*** Study text ***

On 4/7/2011 5:05 AM, Noqsi wrote:
> On Apr 6, 3:12 am, Richard Fateman<fate... at cs.berkeley.edu>  wrote:
>> On 4/4/2011 3:30 AM, Noqsi wrote:
>>
>>> On Mar 31, 3:06 am, Richard Fateman<fate... at eecs.berkeley.edu>   wrote:
>>>> It is occasionally stated that subtracting nearly equal quantities from
>>>> each other is a bad idea and somehow unstable or results in noise. (JT
>>>> Sardus said it on 3/29/2011, for example.)
>>
>>>>     This is not always true; in fact it may be true hardly ever.
>>
>>> Hardly ever? What a silly assertion. This has been a major concern
>>> since the dawn of automatic numerical analysis.
>>
>> When was this dawn?
>
> Oh, if you want a date, February 14, 1946 will do, although anyone who
> knows this history can argue for earlier or later as they please.

Oh, I see, by "automatic numerical analysis"  you mean "numerical 
computation by some mechanical calculation apparatus [automaton??]"

I was assuming you had in mind some kind of "automatic" analysis as 
opposed to the "human" analysis which is commonly used in order to 
invent algorithms and write programs which then do numerical calculation.
>
>> and where has it taken us to date?
>
> Lots of places. The Moon, for example.

Oh, if you mean scientific numerical digital computing, sure.  Though 
you've got to wonder how the Russians, probably WITHOUT much in the way 
of computers, put up an artificial satellite.
>
>> Do you perhaps mean "automatic ERROR analysis"?
>
> No. I mean automatic numerical analysis, as opposed to manual methods
> (Gauss, Adams, Richardson, ...). But I assume these folks were aware
> of significance issues, and handled them in informal intelligent human
> ways.
Oh, so they weren't automatic, but handled in some human way...

Try Wilkinson?
  Computers are stupider, and more capable of propagating error to
> the point of absurdity, so they require more care from their human
> tenders.

*** End of Study text ***

> [Directions]:
• A. Repeat word for word the passage of the email exchange between "Oh, if you mean" and "Try Wilkinson?", inclusive.
• B. Put this sentence from the email exchange into Spanish: I was assuming you had in mind some kind of "automatic" analysis as opposed to the "human" analysis which is commonly used in order to invent algorithms and write programs which then do numerical calculation.

*** Given data ***

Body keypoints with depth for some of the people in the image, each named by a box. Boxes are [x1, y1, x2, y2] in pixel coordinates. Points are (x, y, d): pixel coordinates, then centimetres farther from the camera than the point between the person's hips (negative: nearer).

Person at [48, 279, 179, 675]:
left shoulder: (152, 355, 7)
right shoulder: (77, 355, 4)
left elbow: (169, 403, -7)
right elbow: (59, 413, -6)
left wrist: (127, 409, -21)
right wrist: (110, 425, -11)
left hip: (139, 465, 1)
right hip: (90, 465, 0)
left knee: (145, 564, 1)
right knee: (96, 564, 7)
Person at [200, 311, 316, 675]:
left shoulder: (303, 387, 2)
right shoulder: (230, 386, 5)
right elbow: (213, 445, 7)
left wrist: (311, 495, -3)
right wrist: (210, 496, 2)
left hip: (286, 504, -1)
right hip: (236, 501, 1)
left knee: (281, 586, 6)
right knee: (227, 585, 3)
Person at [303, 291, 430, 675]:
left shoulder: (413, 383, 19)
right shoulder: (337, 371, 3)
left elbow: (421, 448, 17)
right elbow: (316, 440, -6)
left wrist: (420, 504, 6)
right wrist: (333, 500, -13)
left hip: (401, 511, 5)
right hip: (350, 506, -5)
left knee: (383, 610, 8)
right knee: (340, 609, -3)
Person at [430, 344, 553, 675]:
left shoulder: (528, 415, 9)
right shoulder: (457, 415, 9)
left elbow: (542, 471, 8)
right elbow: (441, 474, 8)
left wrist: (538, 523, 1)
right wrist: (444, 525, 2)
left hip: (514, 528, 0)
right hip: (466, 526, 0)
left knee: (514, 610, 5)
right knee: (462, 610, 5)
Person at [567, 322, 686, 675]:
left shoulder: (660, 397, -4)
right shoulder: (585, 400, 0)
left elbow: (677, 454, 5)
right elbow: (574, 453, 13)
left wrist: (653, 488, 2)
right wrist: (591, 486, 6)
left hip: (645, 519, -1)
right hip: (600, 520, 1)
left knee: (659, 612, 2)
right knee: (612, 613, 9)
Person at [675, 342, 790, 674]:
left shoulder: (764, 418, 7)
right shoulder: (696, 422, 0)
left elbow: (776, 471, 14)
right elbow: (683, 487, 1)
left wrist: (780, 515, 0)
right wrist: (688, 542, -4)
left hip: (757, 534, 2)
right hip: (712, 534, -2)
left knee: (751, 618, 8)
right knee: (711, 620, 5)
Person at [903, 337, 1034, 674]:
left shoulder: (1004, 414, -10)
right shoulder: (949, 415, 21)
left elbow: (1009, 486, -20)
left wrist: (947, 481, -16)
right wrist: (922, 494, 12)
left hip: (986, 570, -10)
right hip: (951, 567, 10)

*** End of Given data ***

> [Solved problems]:
• A.
Oh, if you mean scientific numerical digital computing, sure.  Though 
you've got to wonder how the Russians, probably WITHOUT much in the way 
of computers, put up an artificial satellite.
>
>> Do you perhaps mean "automatic ERROR analysis"?
>
> No. I mean automatic numerical analysis, as opposed to manual methods
> (Gauss, Adams, Richardson, ...). But I assume these folks were aware
> of significance issues, and handled them in informal intelligent human
> ways.
Oh, so they weren't automatic, but handled in some human way...

Try Wilkinson?

• B. Suponía que tenías en mente algún tipo de análisis «automático», en contraposición al análisis «humano» que se usa comúnmente para inventar algoritmos y escribir programas que luego realizan cálculos numéricos.